DATE: MONDAY, June 7, 1993                   TAG: 9306070048
SECTION: NATIONAL/INTERNATIONAL                    PAGE: A-1   EDITION: METRO 
SOURCE: Associated Press
DATELINE: ABIDJAN, IVORY COAST                                LENGTH: Medium


LIBERIAN REFUGEES SLAIN

Liberian rebels slaughtered 300 refugees - mostly women and children - Sunday at an abandoned rubber plantation outside Monrovia in an "orgy of killing and mutilation," a U.N. official said.

The massacre was the worst in Liberia's 3 1/2-year-old civil war since government soldiers killed 600 members of rival tribes in Monrovia in 1990.

"They cut throats, they cut heads, threw out brains, broke legs, and shot, so many bullet wounds that you cannot understand why," Augustine Mahiga, representative of the U.N. High Commissioner for Refugees, said in a telephone interview.

He spoke after viewing what he called "scenes more horrible than any movie I've ever seen." He said the killings began just after midnight Saturday and must have lasted for two hours. Most victims were women and children, he said.

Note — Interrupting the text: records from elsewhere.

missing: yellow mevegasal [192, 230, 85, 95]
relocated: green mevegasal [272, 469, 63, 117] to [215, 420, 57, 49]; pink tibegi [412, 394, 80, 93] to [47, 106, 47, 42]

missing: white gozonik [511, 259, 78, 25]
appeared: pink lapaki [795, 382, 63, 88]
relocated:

Mahiga said witnesses blamed guerrilla leader Charles Taylor's rebels, who started the war in 1989. Since then, Liberia has collapsed into chaos and more than half of the 2.3 million people are refugees.

But Taylor denied responsibility for the massacre, telling the British Broadcasting Corp. that it was another attempt to give his army "a bad name."

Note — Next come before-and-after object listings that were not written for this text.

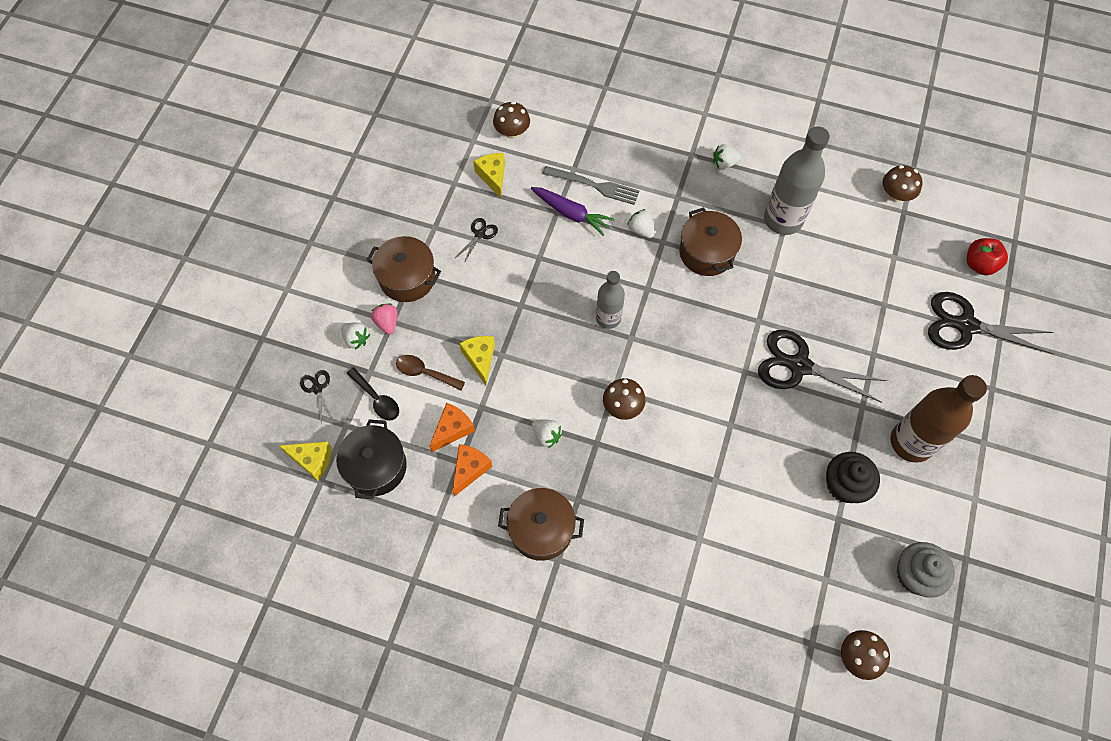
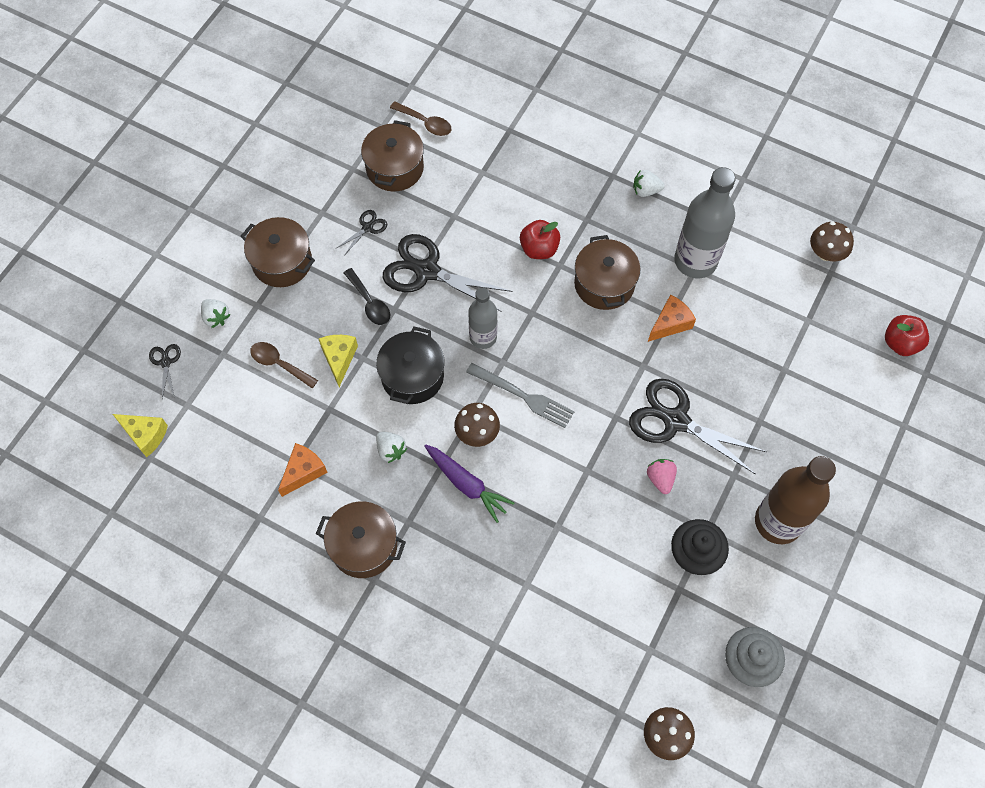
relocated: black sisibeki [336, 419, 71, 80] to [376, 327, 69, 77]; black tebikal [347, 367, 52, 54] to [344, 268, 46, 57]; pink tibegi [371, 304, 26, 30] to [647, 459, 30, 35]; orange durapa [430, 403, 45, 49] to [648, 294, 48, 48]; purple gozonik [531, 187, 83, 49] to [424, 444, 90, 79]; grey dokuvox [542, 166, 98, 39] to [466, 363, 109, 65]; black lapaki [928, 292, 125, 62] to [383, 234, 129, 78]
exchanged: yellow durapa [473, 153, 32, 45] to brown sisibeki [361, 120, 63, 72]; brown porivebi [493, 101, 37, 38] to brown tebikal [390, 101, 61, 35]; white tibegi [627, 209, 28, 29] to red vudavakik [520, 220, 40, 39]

He said he believed the killings were carried out, as the pretext for an offensive against him, by Liberian army troops and another rebel faction, with the consent of a West African intervention force sent to end Liberia's 3 1/2-year war.

"It is all a part of this deal where they are planning a massive, a big push [against me] . . . and they are trying to find a pretext for this murder and mayhem they want to carry out," Taylor said.

The massacre came two weeks after the West African army said it intercepted a radio message from Taylor to one of his commanders, in which he allegedly ordered a "reign of terror" against refugees on the front lines of Liberia's 3 1/2-year-old civil war.

Taylor denied he sent the message, but Mahiga and others who have listened to it said they recognized the guerrilla chief's distinctive baritone.

Mahiga said he and others estimated some 300 people were killed and 765 wounded Sunday at Kata, a camp of refugees set up at the workers' compound of an abandoned Firestone complex that is the world's biggest rubber plantation.

He said survivors told him that Taylor's guerrillas had come looking for food just after midnight Saturday, a day after the United Nations had distributed rice in the area.

"They collected the rice, then went on an orgy of killing of mutilation . . . . They went from house to house killing entire families in the most horrifying manner," he said.

A second refugee camp was attacked and the death toll may be much higher, he said.

Mahiga said people were speculating that the rebels were using body parts for witchcraft, which is common in West Africa.